◆ Try it ◆
Among the entries below, please repeat exactly and only the lines from the line containing "right knee: (461, 181)" to the line containing "left back paw: (474, 261)", both lines included.

(Records contained in a dataset)
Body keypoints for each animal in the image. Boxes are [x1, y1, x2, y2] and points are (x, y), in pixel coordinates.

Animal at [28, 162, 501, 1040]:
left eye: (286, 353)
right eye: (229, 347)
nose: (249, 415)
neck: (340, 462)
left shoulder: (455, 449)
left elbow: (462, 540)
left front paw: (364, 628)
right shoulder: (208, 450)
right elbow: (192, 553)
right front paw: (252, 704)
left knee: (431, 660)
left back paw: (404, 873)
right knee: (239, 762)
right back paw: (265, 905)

* * *

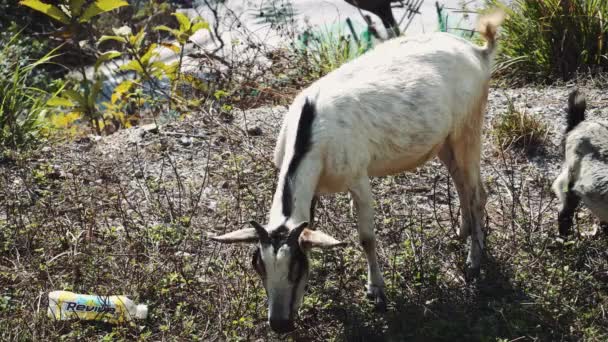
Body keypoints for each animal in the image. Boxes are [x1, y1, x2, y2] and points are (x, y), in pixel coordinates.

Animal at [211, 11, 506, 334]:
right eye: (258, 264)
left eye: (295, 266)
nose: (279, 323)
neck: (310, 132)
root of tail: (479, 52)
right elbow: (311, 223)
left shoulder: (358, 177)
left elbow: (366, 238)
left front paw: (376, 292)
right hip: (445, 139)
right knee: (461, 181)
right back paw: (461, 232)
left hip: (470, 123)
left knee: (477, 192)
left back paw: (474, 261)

==

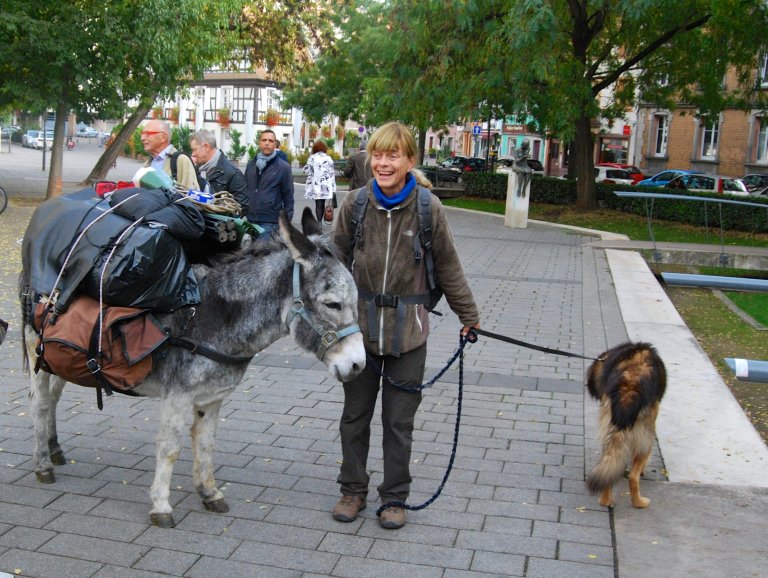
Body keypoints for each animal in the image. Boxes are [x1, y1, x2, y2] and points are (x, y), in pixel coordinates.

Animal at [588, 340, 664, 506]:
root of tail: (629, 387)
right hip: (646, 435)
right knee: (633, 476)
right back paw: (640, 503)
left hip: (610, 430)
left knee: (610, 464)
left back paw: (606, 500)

◆ Written response ◆
right knee: (461, 181)
right back paw: (461, 232)
left hip: (470, 123)
left knee: (477, 192)
left back paw: (474, 261)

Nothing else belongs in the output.